• EXERCISE REQUIREMENTS:
Return, from the lines below, each one that includes the word "Mean".

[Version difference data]
^^^^^^^^

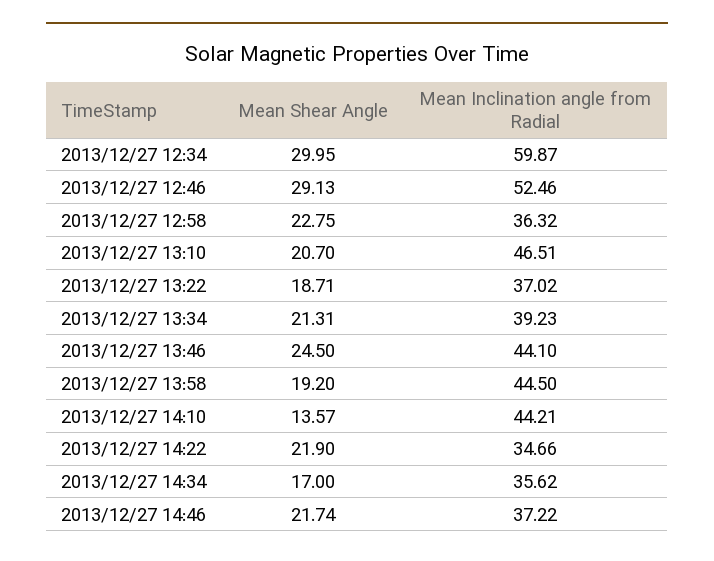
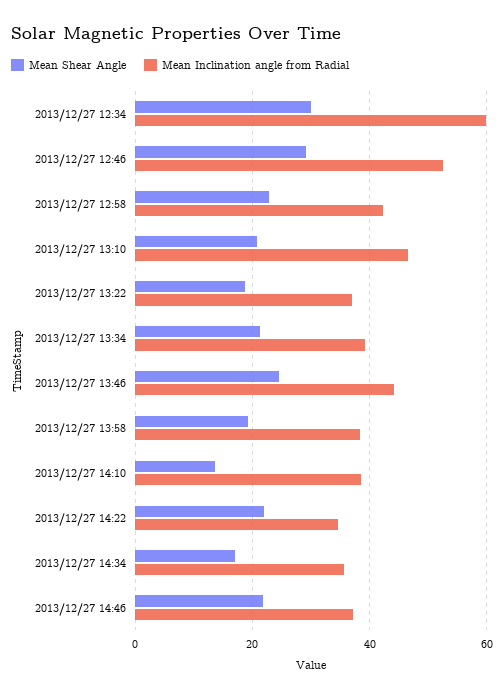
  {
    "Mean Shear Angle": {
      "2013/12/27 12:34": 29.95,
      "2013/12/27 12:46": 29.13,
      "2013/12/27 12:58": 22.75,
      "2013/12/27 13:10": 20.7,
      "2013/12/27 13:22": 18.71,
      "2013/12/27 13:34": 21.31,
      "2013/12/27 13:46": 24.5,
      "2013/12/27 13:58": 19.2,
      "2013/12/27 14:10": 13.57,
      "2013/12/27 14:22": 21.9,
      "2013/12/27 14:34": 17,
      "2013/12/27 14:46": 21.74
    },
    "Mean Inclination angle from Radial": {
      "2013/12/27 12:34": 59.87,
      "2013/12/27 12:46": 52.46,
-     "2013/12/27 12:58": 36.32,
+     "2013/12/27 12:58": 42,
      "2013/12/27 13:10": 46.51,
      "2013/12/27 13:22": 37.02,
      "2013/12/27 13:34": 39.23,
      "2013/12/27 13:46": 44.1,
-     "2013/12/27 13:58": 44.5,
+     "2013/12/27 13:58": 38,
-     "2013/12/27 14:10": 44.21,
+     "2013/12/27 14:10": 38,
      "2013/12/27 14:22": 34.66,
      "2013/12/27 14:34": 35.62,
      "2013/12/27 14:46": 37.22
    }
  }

^^^^^^^^

• TASK ANSWER:
    "Mean Shear Angle": {
    "Mean Inclination angle from Radial": {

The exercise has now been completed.